▶ _Input data_:
━━━

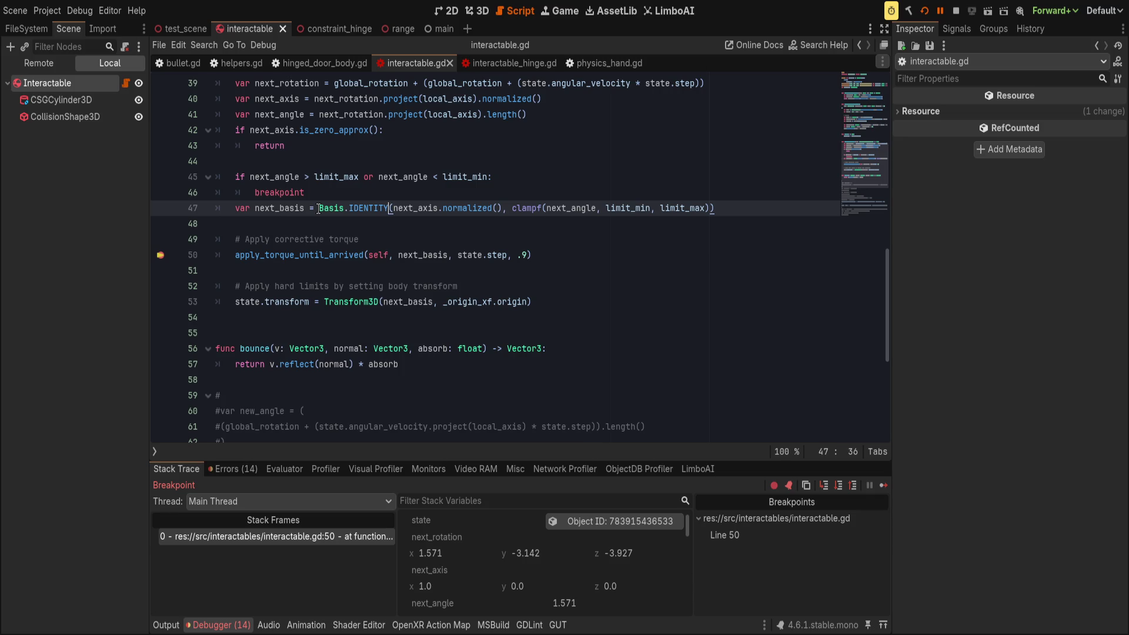
{"action": "type", "text": "#"}
{"action": "key", "text": "End"}
- Save, remove the breakpoint on line 50, and resume execution with F12
{"action": "key", "text": "ctrl+s"}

━━━

▶ _Assigned task_: Working from the listing above, pick out every line that has "action" and copy it.

▶ _Written solution_:
{"action": "type", "text": "#"}
{"action": "key", "text": "End"}
{"action": "key", "text": "ctrl+s"}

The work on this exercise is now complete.